FDA Panel To Discuss Lifting Ban On Blood Donations

One interesting irony in my transition came about two years into it.  There was a blood drive in the college in which I was teaching at the time.  I'd donated at other drives in other workplaces, so I had no qualms about doing so again.  Besides, colleagues were also giving theirs.

I knew there was a ban against gay men donating, but I didn't know what, if any, rules were in place for trans women on hormones.  The screening nurse didn't get that far:  One of the first questions she asked was whether I'd traveled abroad within, if I recall correctly, the previous year. 

I nodded, and she shook her head.  "I'm sorry, you can't donate.  She even showed me the relevant passage in the policy about donors.  

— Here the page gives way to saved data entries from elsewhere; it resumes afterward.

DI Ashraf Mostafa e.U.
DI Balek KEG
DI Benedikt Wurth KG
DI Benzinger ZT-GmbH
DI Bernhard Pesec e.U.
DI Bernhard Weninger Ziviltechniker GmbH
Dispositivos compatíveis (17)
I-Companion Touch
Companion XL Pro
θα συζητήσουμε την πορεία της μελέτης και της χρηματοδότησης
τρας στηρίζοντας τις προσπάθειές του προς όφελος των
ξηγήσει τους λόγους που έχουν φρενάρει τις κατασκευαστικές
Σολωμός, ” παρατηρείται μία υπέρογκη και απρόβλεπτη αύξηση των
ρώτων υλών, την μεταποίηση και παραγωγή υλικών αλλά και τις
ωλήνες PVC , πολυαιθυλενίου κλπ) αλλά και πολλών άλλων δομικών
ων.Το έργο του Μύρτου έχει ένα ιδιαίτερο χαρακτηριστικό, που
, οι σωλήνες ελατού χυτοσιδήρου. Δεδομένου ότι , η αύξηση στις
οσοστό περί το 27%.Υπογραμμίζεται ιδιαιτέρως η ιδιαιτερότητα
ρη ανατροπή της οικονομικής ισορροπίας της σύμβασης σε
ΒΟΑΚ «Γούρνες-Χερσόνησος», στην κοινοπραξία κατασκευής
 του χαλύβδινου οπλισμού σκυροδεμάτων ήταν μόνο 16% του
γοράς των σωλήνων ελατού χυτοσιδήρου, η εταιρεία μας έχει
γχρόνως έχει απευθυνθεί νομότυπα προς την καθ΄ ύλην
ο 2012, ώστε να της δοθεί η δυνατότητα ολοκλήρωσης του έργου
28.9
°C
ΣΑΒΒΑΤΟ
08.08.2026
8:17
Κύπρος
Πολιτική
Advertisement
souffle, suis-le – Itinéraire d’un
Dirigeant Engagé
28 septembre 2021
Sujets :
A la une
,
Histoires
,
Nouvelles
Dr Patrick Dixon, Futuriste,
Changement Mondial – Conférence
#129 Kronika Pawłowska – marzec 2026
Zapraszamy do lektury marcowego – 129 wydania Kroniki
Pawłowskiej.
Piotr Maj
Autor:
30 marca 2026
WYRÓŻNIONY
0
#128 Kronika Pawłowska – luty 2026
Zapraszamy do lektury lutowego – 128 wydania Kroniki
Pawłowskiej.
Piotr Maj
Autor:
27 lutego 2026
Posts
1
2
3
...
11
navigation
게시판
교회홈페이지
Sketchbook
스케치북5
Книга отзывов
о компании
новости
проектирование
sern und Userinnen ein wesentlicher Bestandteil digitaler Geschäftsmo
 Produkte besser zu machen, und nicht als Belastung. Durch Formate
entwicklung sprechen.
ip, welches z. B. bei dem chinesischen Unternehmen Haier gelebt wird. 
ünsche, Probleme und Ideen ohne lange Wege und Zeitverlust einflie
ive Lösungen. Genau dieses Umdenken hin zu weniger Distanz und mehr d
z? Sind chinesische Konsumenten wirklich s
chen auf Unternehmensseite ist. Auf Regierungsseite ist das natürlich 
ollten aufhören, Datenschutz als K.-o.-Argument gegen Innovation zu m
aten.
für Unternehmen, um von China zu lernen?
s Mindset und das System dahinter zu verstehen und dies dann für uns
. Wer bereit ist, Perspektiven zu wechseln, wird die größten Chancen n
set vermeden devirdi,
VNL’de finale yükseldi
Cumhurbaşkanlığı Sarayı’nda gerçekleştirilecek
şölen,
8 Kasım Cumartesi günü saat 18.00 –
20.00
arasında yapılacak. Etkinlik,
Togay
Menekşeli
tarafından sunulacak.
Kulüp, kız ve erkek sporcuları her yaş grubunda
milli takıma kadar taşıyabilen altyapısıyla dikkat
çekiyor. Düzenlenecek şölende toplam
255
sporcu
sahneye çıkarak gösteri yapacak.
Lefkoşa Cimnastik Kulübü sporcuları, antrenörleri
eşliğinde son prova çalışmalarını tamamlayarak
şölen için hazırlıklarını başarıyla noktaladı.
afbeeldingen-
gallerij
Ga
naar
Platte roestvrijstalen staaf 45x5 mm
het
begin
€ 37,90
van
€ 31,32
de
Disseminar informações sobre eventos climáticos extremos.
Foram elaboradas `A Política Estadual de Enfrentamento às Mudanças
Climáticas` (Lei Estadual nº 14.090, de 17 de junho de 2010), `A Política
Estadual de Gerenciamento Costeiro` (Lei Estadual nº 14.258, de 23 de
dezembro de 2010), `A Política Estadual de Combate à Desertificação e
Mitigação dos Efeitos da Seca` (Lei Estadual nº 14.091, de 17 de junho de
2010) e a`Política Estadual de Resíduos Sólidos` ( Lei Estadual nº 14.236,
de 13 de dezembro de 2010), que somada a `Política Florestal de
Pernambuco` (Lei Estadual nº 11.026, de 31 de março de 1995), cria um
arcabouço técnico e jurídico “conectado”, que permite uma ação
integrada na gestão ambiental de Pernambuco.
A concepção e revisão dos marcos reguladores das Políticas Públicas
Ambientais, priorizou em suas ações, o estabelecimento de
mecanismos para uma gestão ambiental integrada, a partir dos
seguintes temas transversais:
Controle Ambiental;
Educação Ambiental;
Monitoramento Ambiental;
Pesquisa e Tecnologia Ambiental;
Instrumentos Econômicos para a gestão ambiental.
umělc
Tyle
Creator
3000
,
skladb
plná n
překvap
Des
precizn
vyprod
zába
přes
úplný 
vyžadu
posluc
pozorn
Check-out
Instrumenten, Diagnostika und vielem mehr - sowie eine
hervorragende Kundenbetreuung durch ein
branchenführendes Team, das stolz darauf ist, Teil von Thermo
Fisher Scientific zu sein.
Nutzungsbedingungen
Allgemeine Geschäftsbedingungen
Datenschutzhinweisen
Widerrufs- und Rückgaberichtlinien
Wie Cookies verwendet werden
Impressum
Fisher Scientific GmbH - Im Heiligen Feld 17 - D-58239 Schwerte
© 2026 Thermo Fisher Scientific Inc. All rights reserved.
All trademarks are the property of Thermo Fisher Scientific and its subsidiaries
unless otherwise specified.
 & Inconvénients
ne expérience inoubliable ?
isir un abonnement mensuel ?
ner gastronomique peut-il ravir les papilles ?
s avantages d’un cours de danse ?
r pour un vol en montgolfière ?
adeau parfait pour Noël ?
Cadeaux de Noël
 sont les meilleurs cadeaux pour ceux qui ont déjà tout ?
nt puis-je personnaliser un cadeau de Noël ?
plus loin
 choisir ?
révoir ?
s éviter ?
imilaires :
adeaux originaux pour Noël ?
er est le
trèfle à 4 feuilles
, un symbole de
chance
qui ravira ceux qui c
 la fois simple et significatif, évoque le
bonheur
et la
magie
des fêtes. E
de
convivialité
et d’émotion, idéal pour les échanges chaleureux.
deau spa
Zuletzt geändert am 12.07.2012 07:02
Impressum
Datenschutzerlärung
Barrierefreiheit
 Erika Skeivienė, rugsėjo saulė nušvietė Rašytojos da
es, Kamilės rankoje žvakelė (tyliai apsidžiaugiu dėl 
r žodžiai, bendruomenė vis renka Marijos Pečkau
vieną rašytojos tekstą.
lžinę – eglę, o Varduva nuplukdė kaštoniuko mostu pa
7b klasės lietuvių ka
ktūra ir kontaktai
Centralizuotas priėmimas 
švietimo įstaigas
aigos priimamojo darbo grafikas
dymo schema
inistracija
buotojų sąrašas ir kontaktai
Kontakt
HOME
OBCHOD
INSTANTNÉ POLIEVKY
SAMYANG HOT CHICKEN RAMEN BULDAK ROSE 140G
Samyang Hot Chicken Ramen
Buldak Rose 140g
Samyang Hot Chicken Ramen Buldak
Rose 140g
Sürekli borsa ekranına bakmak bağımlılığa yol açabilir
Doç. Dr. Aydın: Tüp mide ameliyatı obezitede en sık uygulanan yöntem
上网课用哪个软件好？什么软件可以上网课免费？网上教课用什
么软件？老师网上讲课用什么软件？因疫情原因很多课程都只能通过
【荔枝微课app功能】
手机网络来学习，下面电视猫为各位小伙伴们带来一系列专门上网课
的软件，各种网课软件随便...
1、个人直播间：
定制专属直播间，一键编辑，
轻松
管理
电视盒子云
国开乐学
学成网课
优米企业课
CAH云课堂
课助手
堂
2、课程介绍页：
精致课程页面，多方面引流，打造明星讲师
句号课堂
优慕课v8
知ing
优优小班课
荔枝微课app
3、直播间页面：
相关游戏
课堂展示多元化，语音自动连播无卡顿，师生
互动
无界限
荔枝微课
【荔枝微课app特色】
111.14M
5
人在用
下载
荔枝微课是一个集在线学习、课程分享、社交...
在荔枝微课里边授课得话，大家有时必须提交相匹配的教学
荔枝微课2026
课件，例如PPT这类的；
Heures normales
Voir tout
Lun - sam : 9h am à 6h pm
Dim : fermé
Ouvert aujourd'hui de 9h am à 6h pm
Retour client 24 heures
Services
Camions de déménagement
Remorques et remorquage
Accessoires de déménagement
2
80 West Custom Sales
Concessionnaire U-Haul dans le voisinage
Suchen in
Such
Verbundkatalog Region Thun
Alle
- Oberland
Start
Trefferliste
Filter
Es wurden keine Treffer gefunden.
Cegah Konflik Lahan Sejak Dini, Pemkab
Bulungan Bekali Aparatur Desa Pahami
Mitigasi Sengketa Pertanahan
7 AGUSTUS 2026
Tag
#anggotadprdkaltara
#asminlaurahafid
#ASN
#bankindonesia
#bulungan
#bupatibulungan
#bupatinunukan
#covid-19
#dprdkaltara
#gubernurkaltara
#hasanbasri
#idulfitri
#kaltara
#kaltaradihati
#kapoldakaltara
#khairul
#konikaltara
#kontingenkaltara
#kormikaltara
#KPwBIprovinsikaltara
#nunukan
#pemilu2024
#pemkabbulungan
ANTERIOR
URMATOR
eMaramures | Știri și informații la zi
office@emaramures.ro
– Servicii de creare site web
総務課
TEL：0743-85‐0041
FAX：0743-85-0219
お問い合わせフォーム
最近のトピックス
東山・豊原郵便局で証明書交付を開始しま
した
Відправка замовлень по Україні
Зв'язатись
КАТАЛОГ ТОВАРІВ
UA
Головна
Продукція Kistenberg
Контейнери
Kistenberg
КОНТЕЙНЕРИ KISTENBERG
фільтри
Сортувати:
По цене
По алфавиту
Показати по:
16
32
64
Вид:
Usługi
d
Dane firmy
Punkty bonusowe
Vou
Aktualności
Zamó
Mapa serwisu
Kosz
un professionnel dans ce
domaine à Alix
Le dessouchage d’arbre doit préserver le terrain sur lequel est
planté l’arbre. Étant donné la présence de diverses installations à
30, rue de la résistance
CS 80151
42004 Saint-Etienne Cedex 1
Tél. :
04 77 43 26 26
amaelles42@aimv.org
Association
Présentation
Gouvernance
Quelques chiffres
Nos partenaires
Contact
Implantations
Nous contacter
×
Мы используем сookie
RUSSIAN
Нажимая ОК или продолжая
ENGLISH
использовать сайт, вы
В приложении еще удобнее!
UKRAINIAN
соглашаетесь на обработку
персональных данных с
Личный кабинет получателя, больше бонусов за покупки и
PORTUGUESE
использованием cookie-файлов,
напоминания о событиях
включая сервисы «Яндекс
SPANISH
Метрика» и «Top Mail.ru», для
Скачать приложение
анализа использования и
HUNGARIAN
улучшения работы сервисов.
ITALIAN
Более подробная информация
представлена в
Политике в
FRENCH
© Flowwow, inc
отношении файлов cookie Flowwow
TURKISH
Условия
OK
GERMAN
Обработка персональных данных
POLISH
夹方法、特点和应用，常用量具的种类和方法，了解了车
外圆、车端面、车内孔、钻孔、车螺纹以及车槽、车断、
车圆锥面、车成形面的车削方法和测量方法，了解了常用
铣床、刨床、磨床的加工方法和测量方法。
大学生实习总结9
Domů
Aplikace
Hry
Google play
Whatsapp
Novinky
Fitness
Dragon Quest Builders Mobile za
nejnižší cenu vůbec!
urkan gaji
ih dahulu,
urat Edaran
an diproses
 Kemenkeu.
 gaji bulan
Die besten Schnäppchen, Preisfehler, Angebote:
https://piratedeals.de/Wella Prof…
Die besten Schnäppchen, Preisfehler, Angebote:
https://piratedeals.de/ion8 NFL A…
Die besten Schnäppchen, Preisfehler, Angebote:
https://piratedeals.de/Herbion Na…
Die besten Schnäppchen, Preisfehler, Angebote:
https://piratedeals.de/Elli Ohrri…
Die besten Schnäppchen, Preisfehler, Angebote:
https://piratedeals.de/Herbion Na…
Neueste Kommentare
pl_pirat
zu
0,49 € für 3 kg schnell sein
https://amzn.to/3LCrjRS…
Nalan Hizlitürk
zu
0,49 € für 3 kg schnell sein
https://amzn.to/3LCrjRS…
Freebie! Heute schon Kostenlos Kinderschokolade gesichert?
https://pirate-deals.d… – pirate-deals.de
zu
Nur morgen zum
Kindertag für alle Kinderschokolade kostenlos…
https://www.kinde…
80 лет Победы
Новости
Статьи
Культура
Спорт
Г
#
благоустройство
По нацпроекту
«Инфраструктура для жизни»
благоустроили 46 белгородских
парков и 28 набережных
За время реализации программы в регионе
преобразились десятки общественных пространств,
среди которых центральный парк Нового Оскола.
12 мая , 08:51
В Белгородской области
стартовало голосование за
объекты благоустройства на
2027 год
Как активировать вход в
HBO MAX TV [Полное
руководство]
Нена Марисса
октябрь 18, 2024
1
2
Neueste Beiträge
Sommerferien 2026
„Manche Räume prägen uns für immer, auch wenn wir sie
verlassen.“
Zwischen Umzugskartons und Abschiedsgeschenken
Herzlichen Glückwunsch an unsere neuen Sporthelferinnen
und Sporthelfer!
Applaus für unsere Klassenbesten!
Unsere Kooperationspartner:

Oh well, I thought.  I haven't tried to donate since then; maybe I will one day, if I'm allowed.

What got me to thinking about that was hearing that a panel of FDA advisors is meeting next week to consider lifting the ban on blood donations from gay men.  The prohibition was enacted more than three decades ago, as AIDS outbreaks were rapidly turning into a worldwide epidemic.

The American Red Cross and America's Blood Centers, the organizations that sponsor most blood drives in the US, say that the ban has no scientific or medical rationale. 

The FDA is not required to follow the advisors' recommendations, and those in the know say that the ban probably won't be lifted.  However, the word on the street in Washington says that current policy would be amended so men could donate only if they haven't had sex with other men within the past year.